(January 25, 2016 – Toronto, ON) If there’s a buzz coming out of this year’s Sundance that seems to have a distinctly Canadian accent, it just could be all the talk director Matt Johnson is creating with his latest film, Operation Avalanche. It’s one of three Canadian feature films, four virtual reality works and eight short films with official selection status at the 2016 Sundance Film Festival, which runs until January 31 in Park City, Utah.
Operation Avalanche could be dismissed as just another “found footage” romp through the editing suite, but coming from the director who gave us The Dirties which was a rather dark take an a school shooting that had some great comedic overtones, this new film goes after the hearts and minds of Americans by challenging the truth of whether or not man ever walked on the moon. Matt Johnson actually makes a pretty good case by bending the truth and relying on the gullibility of a nation that invented conspiracy theory as a parlour game thanks to the botched JFK assassination investigations. We won’t spoil the ending but mark this one as a “must see” when it gets released later this year in Canada.
Also playing in the land of snow and more snow is the Canadian animated feature Snowtime! It had been breaking box-office records in Québec and it will have its international premiere screening at Sundance before an English version opens in Toronto and elsewhere in February. It’s an animated remake of the 1984 film The Dog Who Stopped the War (La Guerre des tuques) and was directed by ace animator François Brisson along with Jean-François Pouliot, who directed La Grande Séduction which was the winner of the Audience Award (World Cinema–Dramatic) at Sundance in 2004. This particular film is one of the three standouts of Sundance Kids, a program aimed at young film fans launched last year.
Director Shimon Dotan returns to Sundance with the world premiere of his documentary, The Settlers, a France-Canada-Israel-Germany co-production. The film focuses on Jewish settlements in the West Bank. Dotan previously won a Special Jury Prize in the Sundance Word Cinema Documentary section for his film Hot House in 2007.
Canada has eight short films in competition this year, selected from a remarkable 8000 shorts submitted to the festival, which is a new record.
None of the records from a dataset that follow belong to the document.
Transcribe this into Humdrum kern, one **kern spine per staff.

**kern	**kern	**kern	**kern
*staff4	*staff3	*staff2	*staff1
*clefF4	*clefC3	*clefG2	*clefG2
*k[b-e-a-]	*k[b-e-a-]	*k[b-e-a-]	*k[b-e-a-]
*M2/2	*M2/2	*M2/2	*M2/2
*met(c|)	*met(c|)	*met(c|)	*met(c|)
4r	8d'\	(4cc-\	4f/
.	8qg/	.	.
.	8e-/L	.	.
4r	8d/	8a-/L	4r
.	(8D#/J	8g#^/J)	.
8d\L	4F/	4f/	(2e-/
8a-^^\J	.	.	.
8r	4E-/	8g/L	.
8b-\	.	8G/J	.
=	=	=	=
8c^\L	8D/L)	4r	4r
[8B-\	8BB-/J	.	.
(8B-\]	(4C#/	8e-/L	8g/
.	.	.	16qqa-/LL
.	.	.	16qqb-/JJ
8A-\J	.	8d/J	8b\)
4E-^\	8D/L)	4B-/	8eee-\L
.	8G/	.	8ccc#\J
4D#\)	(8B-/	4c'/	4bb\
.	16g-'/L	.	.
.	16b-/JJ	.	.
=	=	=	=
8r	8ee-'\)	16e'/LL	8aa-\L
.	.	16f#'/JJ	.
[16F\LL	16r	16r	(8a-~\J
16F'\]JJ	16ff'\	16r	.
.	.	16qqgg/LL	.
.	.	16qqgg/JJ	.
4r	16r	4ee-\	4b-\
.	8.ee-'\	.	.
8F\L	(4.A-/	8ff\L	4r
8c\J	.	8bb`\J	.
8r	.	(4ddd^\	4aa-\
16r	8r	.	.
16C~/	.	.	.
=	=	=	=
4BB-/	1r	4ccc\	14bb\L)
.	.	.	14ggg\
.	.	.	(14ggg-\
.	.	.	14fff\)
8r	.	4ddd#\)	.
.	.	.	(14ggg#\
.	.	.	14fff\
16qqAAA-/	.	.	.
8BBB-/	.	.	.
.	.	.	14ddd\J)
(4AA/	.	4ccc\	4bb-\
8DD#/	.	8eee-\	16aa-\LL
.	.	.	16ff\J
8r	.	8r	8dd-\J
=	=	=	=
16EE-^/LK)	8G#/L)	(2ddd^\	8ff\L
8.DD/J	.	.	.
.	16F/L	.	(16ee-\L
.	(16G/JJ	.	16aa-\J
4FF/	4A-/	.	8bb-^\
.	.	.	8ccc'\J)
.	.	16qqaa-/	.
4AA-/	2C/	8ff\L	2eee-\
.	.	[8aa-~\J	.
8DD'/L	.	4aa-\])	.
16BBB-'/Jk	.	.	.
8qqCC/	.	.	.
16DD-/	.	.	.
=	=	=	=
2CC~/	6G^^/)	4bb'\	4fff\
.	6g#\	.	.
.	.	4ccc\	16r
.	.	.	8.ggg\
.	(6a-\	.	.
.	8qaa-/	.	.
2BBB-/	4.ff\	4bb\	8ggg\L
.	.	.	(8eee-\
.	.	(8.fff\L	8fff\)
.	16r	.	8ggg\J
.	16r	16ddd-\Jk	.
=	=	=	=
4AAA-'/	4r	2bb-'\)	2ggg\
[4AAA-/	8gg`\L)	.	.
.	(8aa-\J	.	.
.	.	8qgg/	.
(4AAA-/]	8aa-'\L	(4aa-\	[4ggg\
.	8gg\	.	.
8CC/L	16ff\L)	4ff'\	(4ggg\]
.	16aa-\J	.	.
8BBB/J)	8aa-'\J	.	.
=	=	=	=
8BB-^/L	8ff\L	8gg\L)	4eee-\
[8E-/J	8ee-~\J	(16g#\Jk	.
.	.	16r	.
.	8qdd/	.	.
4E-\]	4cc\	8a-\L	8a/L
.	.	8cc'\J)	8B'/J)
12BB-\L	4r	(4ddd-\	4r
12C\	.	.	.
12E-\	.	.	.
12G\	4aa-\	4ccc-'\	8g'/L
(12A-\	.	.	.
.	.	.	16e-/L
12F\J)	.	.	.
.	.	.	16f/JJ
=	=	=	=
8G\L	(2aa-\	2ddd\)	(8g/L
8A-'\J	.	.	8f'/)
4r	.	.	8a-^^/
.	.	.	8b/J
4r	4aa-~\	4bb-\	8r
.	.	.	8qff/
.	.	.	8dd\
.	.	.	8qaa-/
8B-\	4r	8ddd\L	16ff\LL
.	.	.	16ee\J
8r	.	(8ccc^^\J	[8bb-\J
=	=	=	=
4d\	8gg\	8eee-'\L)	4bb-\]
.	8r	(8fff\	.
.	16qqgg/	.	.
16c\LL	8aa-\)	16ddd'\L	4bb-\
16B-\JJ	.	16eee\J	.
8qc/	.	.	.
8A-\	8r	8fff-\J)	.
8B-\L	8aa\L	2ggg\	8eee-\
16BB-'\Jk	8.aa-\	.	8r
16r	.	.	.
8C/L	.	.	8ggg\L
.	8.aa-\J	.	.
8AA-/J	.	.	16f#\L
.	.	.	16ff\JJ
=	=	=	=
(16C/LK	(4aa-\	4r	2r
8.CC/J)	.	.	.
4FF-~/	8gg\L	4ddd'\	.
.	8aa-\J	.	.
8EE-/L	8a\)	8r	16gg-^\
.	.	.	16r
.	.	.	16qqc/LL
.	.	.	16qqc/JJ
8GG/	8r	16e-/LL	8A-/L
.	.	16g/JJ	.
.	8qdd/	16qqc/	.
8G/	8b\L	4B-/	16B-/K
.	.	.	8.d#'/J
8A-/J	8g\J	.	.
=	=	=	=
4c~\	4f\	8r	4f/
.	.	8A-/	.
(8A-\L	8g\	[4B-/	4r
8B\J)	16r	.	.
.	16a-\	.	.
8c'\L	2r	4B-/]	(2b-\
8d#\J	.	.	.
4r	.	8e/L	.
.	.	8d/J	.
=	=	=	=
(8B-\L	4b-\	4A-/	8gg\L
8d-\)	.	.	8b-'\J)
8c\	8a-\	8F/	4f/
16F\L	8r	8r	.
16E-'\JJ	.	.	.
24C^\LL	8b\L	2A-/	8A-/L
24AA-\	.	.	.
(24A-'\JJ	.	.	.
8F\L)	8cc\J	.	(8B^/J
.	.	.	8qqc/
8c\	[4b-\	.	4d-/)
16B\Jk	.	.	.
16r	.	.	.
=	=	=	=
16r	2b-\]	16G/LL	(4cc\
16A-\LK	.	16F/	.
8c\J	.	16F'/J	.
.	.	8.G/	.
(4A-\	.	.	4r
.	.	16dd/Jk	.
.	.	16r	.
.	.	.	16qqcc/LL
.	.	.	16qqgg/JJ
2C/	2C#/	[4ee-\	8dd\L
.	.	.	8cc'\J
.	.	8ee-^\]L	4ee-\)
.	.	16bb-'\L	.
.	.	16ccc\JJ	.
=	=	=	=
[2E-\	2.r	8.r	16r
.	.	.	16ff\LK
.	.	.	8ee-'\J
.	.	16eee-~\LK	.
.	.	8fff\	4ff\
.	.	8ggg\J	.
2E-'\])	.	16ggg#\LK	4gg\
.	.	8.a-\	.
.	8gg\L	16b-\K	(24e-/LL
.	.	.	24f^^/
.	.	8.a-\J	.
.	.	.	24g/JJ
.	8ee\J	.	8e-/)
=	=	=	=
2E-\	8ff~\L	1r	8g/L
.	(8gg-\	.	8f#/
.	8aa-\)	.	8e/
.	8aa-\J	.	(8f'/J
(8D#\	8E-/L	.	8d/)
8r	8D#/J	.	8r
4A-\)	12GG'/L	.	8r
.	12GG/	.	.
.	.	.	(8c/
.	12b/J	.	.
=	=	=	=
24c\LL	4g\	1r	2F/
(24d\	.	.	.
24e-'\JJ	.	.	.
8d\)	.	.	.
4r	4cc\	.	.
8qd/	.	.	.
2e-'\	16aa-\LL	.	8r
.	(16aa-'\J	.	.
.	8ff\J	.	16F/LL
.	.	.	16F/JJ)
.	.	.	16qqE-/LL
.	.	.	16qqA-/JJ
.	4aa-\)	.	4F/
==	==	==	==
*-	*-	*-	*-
The Canadian shorts are included in a final lineup of 72 short films invited to the festival from around the world. The Canadian titles to look for are:
Bacon & God’s Wrath, directed by Sol Friedman
The Chickening, directed by Nick DenBoer and Davy Force
The Grandfather Drum, directed by Michelle Derosier
Her Friend Adam, directed by Ben Petrie
It’s Not You, directed by Don McKellar
Mobilize, directed by Caroline Monnet
Voyagers, directed by Santiago Menghini, and
A Woman and Her Car, directed by Loïc Darses.
Commenting when the selection of these shorts was announced last December, Carolle Brabant, Executive Director of Telefilm Canada pointed out that “Canadian short films account for more than 10 percent of the shorts in the Sundance lineup.”
Finally, as part of the New Frontier – Virtual-reality works program Canada is represented with Nomads: Maasai and Nomads: Sea Gypsies. A production of Felix & Paul Studios — founded by artists Félix Lajeunesse and Paul Raphaël — the company returns to Sundance with these two immersive works that look at the Maasai and Bajau tribes in Africa.
Then there’s the Unknown Photographer. This virtual reality project by Loïc Suty, Osman Zeki and Claudine Matte was screened at this year’s Rencontres internationales du documentaire de Montréal. The documentary offers photographs of the First World War that were found in an abandoned building in the Laurentians. Narration is by actors Julian Casey and François Papineau.
And finally there’s Cardboard Crash. In this work, artists Vincent McCurley and Loc Dao question the ethics of artificial-intelligence algorithms in self-driving cars when the vehicles are faced with an unavoidable crash event.